A crise global já criou 38 milhões de desempregados, precisa ser combatida com coragem e os EUA, que geraram o problema, têm a maior responsabilidade para tirar o mundo da recessão.

É com essa mensagem que o presidente Luiz Inácio Lula da Silva participa hoje da reunião de cúpula do G-20, que emerge como o diretório da economia internacional e reforça a ambição do país de estar no centro das decisões globais.

Embora cobrando duro, Lula visivelmente reduziu as expectativas sobre os resultados de hoje. Disse que a reunião "não será fácil", por causa de divergências entre os países. E avisou que o Brasil participará com a "convicção de que tem lições a dar" sobre como superar a mais dramática recessão dos últimos tempos.

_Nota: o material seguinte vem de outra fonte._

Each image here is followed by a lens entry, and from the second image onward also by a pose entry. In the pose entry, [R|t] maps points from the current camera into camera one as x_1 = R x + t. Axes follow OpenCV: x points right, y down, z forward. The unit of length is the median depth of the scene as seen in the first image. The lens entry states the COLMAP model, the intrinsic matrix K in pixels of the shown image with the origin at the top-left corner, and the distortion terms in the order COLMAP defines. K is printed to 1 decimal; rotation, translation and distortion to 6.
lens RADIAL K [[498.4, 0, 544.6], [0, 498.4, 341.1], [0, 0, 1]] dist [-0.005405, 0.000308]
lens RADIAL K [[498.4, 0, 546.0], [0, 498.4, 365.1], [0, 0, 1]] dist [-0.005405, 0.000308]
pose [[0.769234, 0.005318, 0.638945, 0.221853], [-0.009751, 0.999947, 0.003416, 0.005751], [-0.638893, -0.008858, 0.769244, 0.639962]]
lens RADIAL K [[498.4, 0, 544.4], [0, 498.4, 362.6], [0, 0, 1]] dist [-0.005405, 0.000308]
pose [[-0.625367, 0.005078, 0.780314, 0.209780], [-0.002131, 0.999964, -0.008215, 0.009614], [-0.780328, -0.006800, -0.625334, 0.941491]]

"Estamos fazendo tudo que está ao nosso alcance para facilitar aqueles que querem produzir, comprar, vender. É essa lógica que queremos estabelecer no mundo", disse ele em entrevista no trem entre Paris e Londres.

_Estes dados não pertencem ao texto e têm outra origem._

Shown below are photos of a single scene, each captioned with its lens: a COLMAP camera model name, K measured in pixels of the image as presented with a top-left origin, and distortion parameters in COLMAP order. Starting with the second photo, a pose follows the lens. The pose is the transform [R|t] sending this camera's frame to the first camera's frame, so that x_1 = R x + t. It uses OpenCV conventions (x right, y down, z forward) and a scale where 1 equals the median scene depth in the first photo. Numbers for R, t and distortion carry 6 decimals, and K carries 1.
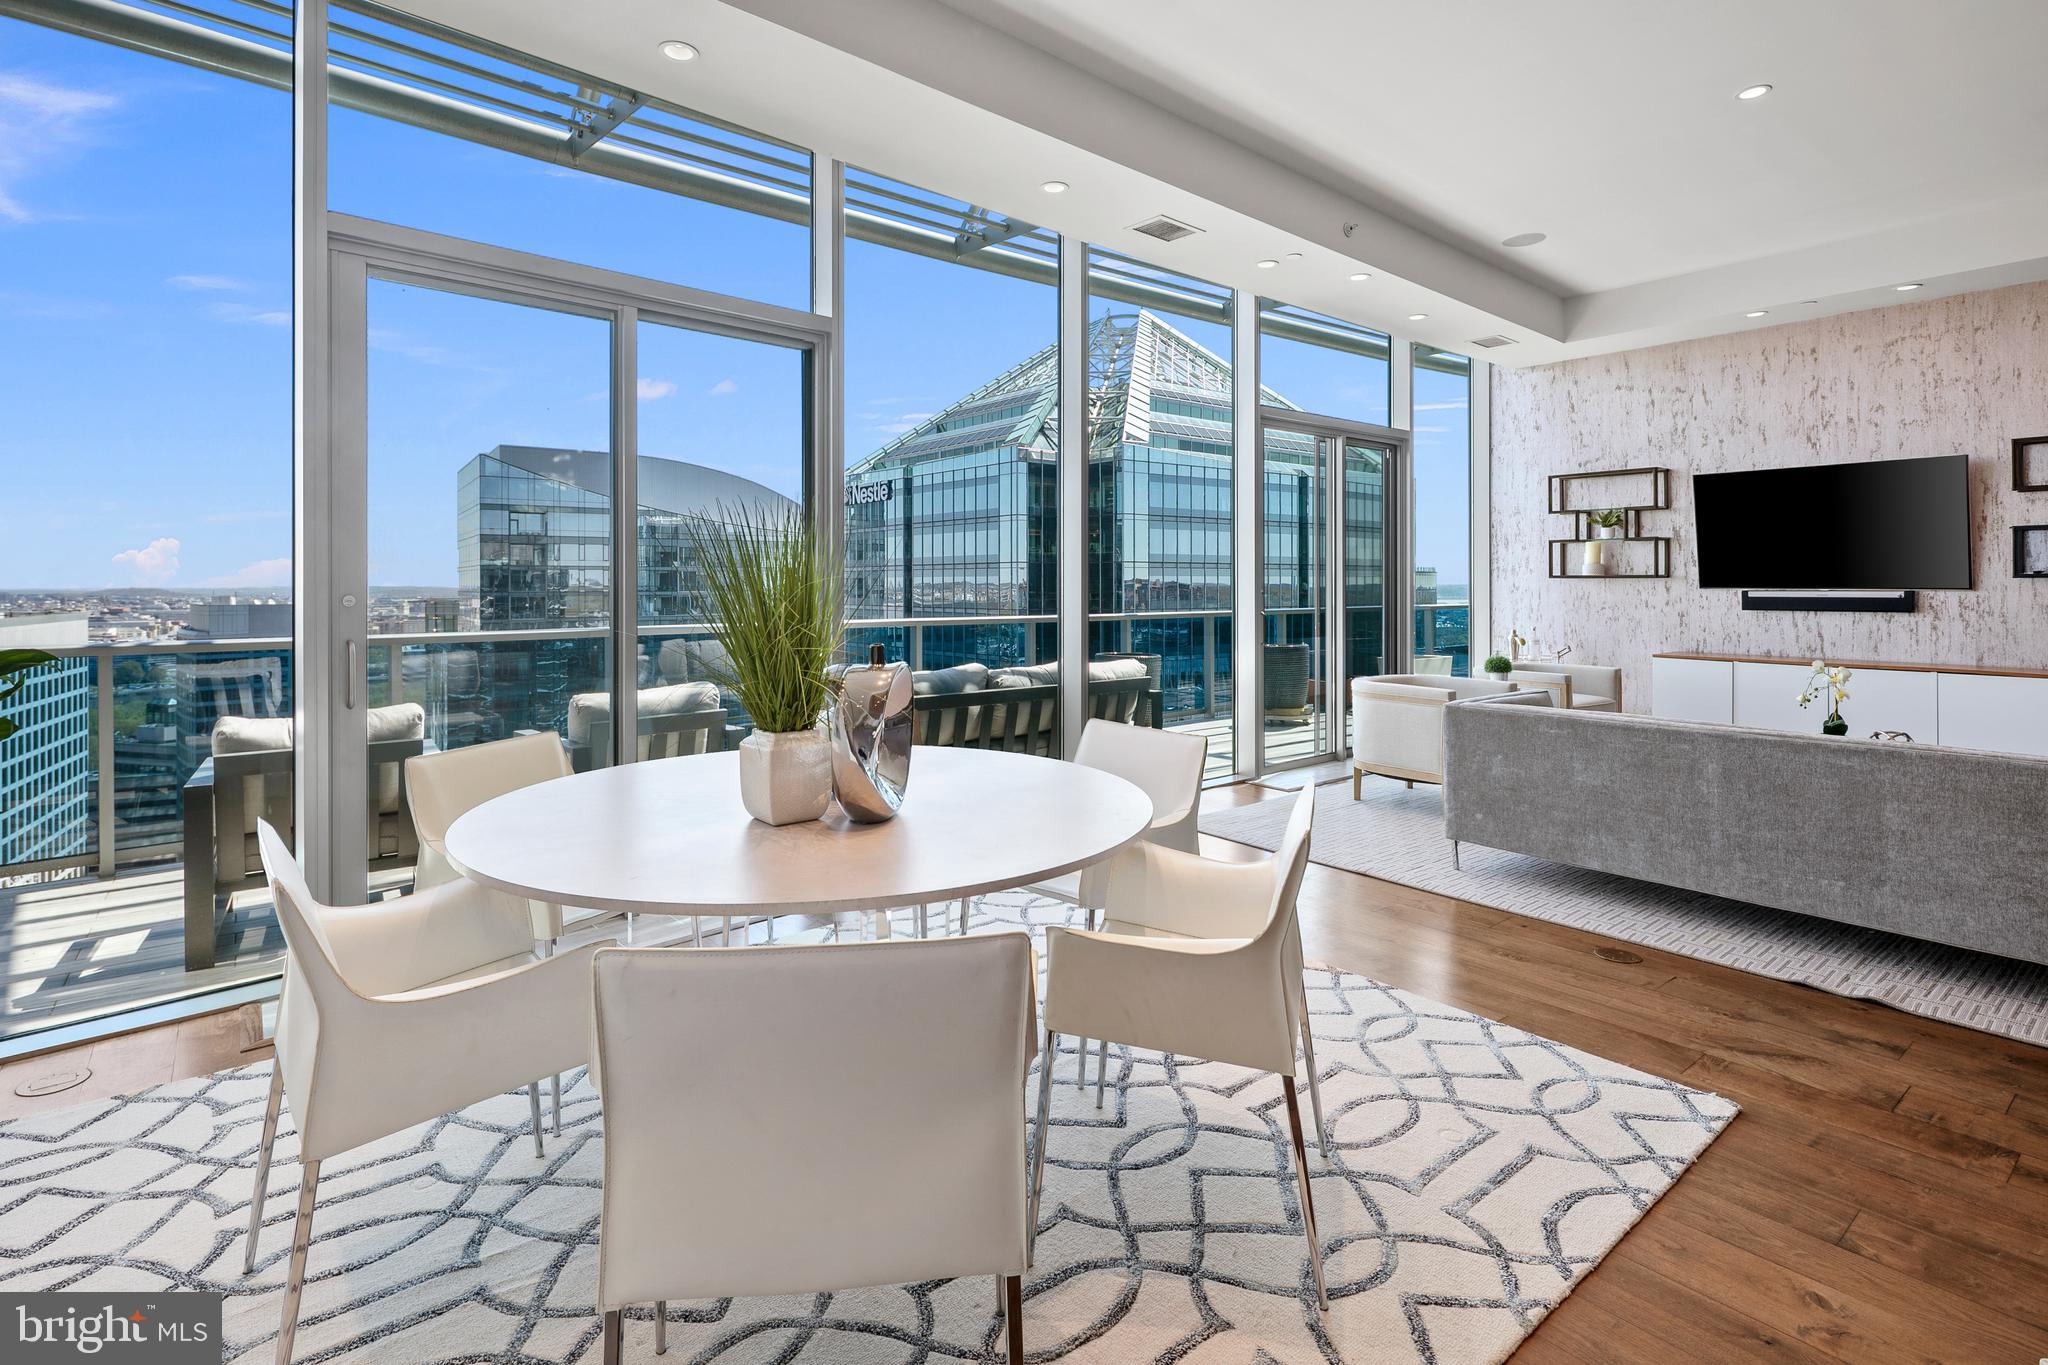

Para Lula, se o G-20 "brecar a crise nos países ricos, já está bom".

O presidente "afinou a orquestra" com o presidente francês Nicolas Sarkozy, para cobrar medidas concretas e decisivas para combater a crise e para reformar o sistema financeiro internacional.

Sarkozy logo depois deu entrevista em Londres com a chanceler alemã, Angela Merkel, onde os dois ameaçaram não assinar o comunicado final hoje do G-20 se não houver medidas firmes para tirar o mundo da recessão.

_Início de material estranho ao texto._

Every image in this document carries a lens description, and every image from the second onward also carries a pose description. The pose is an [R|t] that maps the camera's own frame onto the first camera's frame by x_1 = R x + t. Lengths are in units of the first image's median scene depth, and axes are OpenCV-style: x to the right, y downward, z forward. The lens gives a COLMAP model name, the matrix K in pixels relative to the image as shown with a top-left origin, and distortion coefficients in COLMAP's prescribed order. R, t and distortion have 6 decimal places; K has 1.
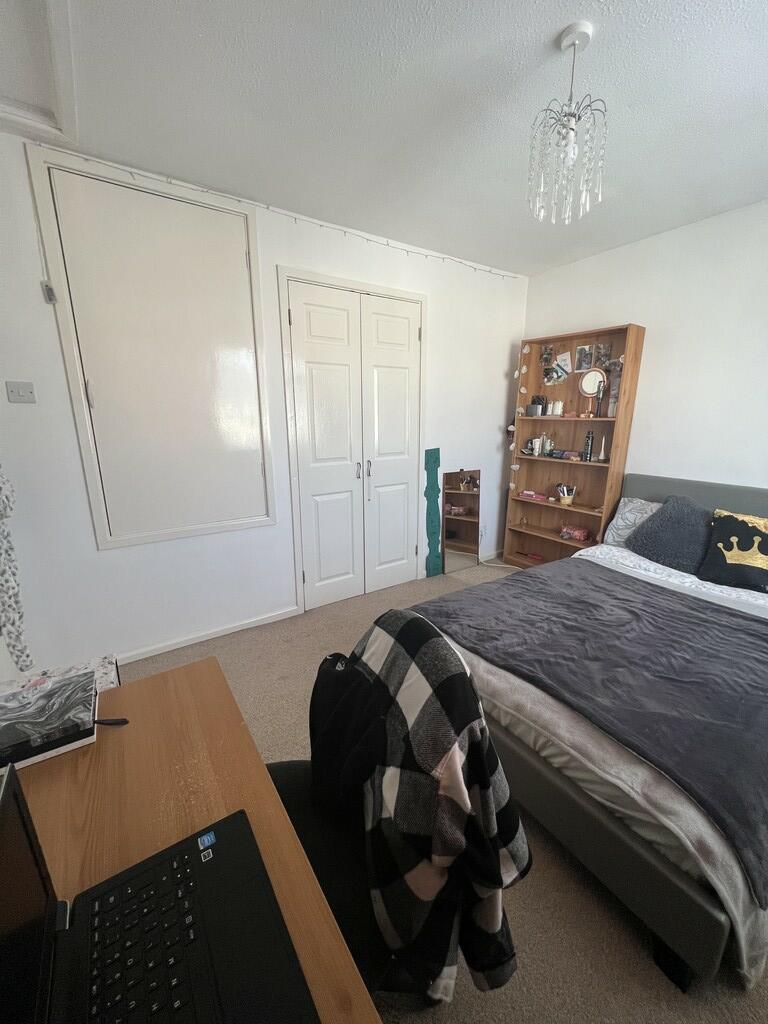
lens RADIAL K [[410.0, 0, 382.8], [0, 410.0, 510.4], [0, 0, 1]] dist [0.000047, -0.000211]
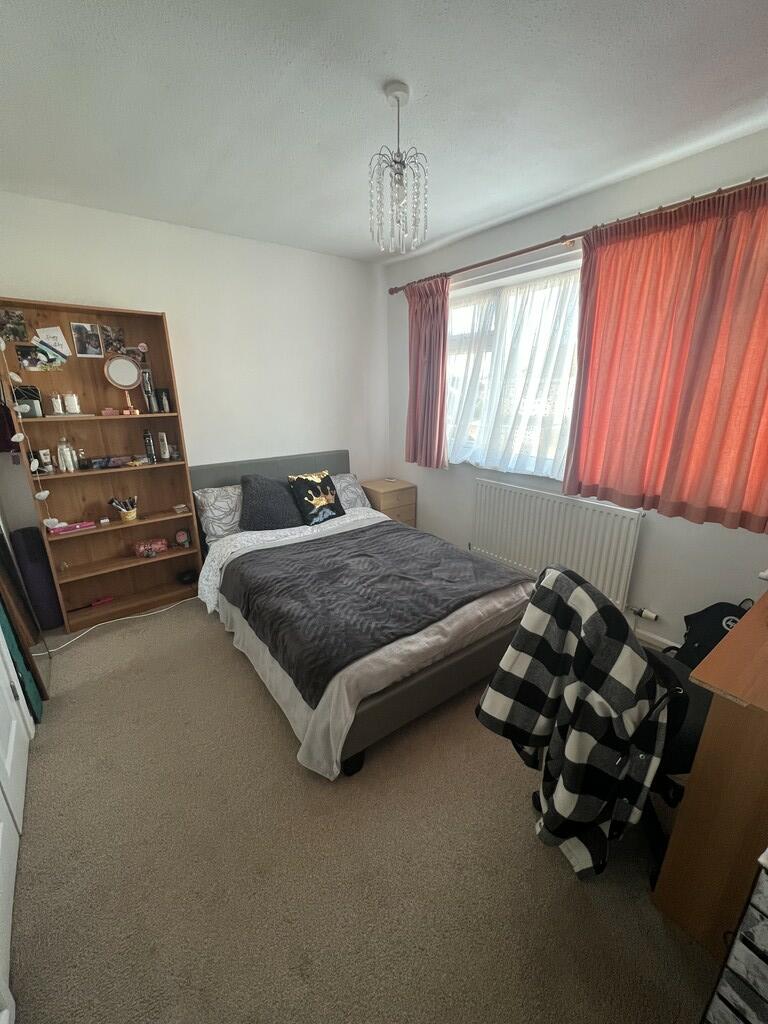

Ao receber pouco antes Lula no palácio presidencial, Sarkozy disse que a "identidade é total e completa" entre o Brasil e a França hoje, para exigir "um mínimo de regulação do sistema financeiro, considerando o desastre que representa essa terrível crise".

Lula disse que não quer com Sarkozy assumir a responsabilidade de "fazer uma reunião fracassada, em que a decisão seja marcar nova reunião", mas fez uma nuance: "Não se faz uma negociação com o pé na parede, ou dá ou desce".

Lula, Sarkozy e Merkel prepararam o terreno para se declararem vitoriosos, porque, de toda maneira, algo sairá do encontro de hoje, a começar pela decisão de controlar todas as instituições financeiras, desde hedge funds (fundos especulativos) como também os paraísos fiscais.

Sarkozy em entrevistas identificou a China como o principal obstáculo para um acordo sobre a regulação financeira, porque Pequim não aceita uma lista negra desses centros financeiros de zonas cinzentas. Haverá um acordo para quebrar o segredo nos paraísos, mas não sobre como puni-los, conforme fontes em Londres.

Sem mencionar a China, o presidente Lula foi incisivo: "É preciso controle dos paraísos fiscais, que terminam por esconder o crime organizado, narcotráfico, lavagem de dinheiro".

"Vocês percebem que será uma reunião entre amigos, mas difícil e nem todos os amigos estão pensando igual neste momento. Estão pensando só em seu país. Mas temos também a responsabilidade de pensar na sociedade global", disse Lula, sem apontar países.

Enquanto está firme com a França sobre a regulação bancária, o Brasil admite que medidas de estímulo para a economia global serão tímidas em relação ao que esperava justamente com os EUA.

A expectativa brasileira é de que o G-20 tome decisão que dê um alento às pessoas de que o consumo será retomado e o emprego recuperado. Embora sempre cobrando dos EUA, Lula observou que sua preocupação é, sobretudo, achar solução.

"Se encontrei um cidadão moribundo, baleado, não vou ficar perguntando quem deu o tiro e onde está a bala, mas levar a vítima ao hospital para salvá-la. A economia mundial está moribunda, e sabemos porque está assim."

"Todo mundo já sabe o que tem de ser feito. Não existe mais segredo. É apenas assumir as responsabilidades. Vamos ter de restabelecer o crédito no mundo e somente com isso vamos restabelecer a confiança dos consumidores para fazer girar outra vez a economia. Na parte econômica, certamente nossos técnicos saberão resolver. Mas é preciso que nós apontemos o rumo das decisões políticas".

"Espero que a gente não tenha medo de tomar decisões. O medo é que causou a crise, pois houve medo de agir em setembro de 2007."

Para o presidente, é a primeira vez que "sentamos em igualdade de condições". Para o chanceler Celso Amorim, o G-8, que era centro decisório da economia mundial, "não mais vai ter condições de ter diálogo sobre nenhum tema relevante no mundo" sem a presença dos emergentes como Brasil.